Wednesday, October 27, 2010

Gruyere


Driving Through Switzerland On Our Way To Gruyere. Everything In This Stunning Country Is So Beautiful, Green, Perfect, Picturesque and Impeccably Manicured.


Gruyere!


My Ticket into La Maison Gruyere.


The Cheese Cellar Inside La Maison Gruyere.


Ageing.


The Making of Gruyere Cheese!


The Cheese Masters Hard at Work.


Swiss Cow, Bell Included.


Gruyere


Traditional Swiss Menu.


Town of Gruyere, Detail.


Giger Sculpture


Giger Sculpture


H.R. Giger Museum Bar.


Giger Bar.


The Giger Bar.


Le Chalet, Our Lunch Spot. Fabulous!


Fall Colours, View from the Castle at Gruyere.


Snow Already!


The Drive Home, Looking Towards France.

Our visit to this cheesy destination in the Swiss Alps started off with a trip to La Maison du Gruyere (The House of Gruyere). Essentially a demonstration and exhibition center which takes you on a journey of the senses and allows you to discover all the secrets of Gruyere AOC cheese making. My favourite part was being able to watch the master cheese makers in action who each day produce up to 48 wheels of Gruyere AOC. The dairy is equipped with 4 x 4800 litre vats and a cellar where 7000 wheels can ripen. It takes 8000 litres of milk to make one 80kg wheel of Gruyere cheese, with the cheese being made 3-4 times a day.

Best known as the key ingrediant in classic fondue, Gruyere is one of the most famous cheeses made by the Swiss. A hearty, piquant, hard cow's milk cheese. On the outside, Gruyere has a natural brown (colour depends on age) wrinkled rind-like crust. Inside, Gruyere is pale gold in colour with little to no porsity. Gruyere is rich, nutty, salty and slightly sweet and fruity, with a flavour that varies widely with age. Our ticket to The House of Gruyere consisted of a package with three slices of Gruyere, all of different ages, 6 months, 8months, and 10 months. The 8 month old cheese was my favourite. I would describe it as creamy and nutty when young, becoming firmer in texture and more assertive, earthy and complex with age.

Just as a side note, France also makes a Gruyere and several Gruyere style cheese such as Comte and Beaufort. French Gruyere cheese must have holes according to French agricultural law, whereas holes are not usually present in Swiss Gruyere.

After learning everything there was to know about Gruyere cheese we decided to wonder through the town itself, which only has one street. We didn't get too far when I came across the absolute last thing I would ever expect to see in a quaint little Swiss cheese village – the H.R. Giger Museum. Who and What is this you may ask?

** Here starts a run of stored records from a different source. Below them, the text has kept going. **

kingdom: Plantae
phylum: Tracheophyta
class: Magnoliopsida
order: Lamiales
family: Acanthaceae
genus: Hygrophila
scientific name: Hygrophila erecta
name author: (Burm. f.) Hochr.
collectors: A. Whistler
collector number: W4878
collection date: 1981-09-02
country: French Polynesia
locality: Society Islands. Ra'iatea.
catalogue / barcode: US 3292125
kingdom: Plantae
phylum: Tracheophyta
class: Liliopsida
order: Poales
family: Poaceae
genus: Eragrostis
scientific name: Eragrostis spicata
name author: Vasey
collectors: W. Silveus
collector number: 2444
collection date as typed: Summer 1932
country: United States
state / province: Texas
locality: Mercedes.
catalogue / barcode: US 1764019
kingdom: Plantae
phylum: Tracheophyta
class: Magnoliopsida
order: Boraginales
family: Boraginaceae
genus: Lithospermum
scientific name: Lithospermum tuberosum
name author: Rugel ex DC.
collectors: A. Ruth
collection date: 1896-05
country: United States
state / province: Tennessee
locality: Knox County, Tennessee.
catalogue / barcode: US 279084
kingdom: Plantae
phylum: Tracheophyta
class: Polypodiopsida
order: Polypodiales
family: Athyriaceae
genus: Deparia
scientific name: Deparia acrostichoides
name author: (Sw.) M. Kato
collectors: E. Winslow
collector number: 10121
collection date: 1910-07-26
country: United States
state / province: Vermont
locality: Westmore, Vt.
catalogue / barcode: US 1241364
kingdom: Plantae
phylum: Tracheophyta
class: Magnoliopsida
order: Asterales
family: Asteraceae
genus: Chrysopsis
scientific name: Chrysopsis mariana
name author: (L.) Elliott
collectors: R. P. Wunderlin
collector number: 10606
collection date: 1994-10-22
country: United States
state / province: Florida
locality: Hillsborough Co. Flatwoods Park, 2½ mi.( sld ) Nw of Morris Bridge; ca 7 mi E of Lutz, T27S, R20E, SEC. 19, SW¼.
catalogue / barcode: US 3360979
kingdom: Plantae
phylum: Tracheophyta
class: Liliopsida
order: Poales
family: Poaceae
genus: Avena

Giger is an acclaimed Swiss surrealist painter, sculptor, designer, interior architect and the creator of the terrifying life forms and their otherwordly environment in the film classic Alien, for which he recieved an Oscar in 1980. Flushed with success he took a shine to Gruyere, bought one of the old houses and has turned it into a showcase for his unique brand of gothic art, nightmarish cityscapes and sexualized surrealist visions of machine -like humanoids. Fundamental to the nature of Giger's work is his biomechanical aesthetic, a dialect between man and machine, representing a universe at once disturbing and sublime.

Giger certainly extended his artistic vision into all domains because right across the street from the museum was a Giger Bar – completely inspired by his designs! The interior of the otherworldly environment that is the H.R. Giger Museum Bar is a cavernous, skeletal structure covered by double arches of vertebrae that crisscross the vaulted ceiling of an ancient castle. The sensation of being in this extraordinary setting recalls being literally in the belly of a fossilized, prehistoric beast.

After experiencing the otherworldy and completely unexpected domaine of H.R. Giger, we decided to top off the day with a traditional Swiss lunch in a converted old traditional Swiss farmhouse. We filled our stomachs with salade, dried meats, wine and fondue (made with Gruyere cheese of course)! Other delicious regional dishes include raclette, chalet soup, high pasture macaroni, ham, meringues to die for and Gruyere cream – delicious as a dessert topped with a mountain raspberries!